For those who owe HMRC money, a time-to-pay (TTP) agreement can be negotiated. The function of the TTP agreement is similar to the payment plan between the company and HMRC. The company agrees to pay all taxes owed, and HMRC will give them extra time to do so. TTP usually lasts up to 12 months and should be set to a level that is affordable and easy to maintain for the enterprise. Or, if the debt is large and owed to different creditors, formal bankruptcy procedures may be more appropriate.

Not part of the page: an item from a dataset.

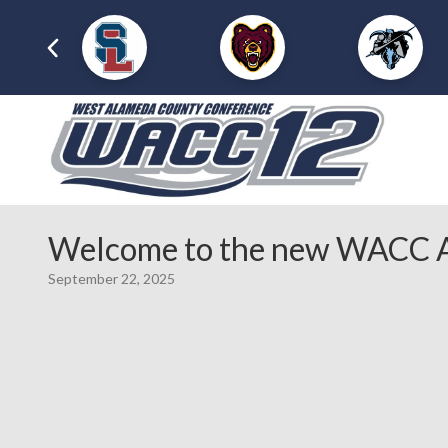
Welcome to the new WACC A
September 22, 2025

If the company is facing the threat of legal proceedings, placing the company in management can provide the necessary time and respite while planning the way forward. For those with ever-increasing debts, the Corporate Voluntary Agreement (CVA) allows them to consolidate their debts into a legally binding payment plan that will allow all the debts included to be settled within a specified period (usually three to five years). Management and CVA can only be carried out under the guidance of a licensed bankruptcy professional.
Businesses can be closed with outstanding restoration loans. In terms of the settlement, the treatment of repossessed loans is no different from any other unsecured loans that a business may have. This means that if the company is insolvent and must be liquidated, the balance of the recoverable loan will be included in the process.
The voluntary liquidation of bankrupt companies through voluntary creditor liquidation or CVL is handled by licensed bankruptcy practitioners. In the process, they have many responsibilities, one of which is to determine the company’s assets before distributing the proceeds of these assets to outstanding creditors.
In the case of a bankrupt company, the value of creditors will be greater than the value of available assets. Therefore, when the company is officially and formally closed in the company building, any unpaid debts will be cancelled.
Unless the loan is secured by the director’s guarantee, the director/shareholder of the bankrupt company will not be required or expected to pay any difference.
If a company does not repay a recoverable loan, or if it believes that it may be in danger of doing so in the future, it should first seek expert help and advice. A company in financial trouble can reverse itself in many ways, but taking this action early is essential to increase its chances of success.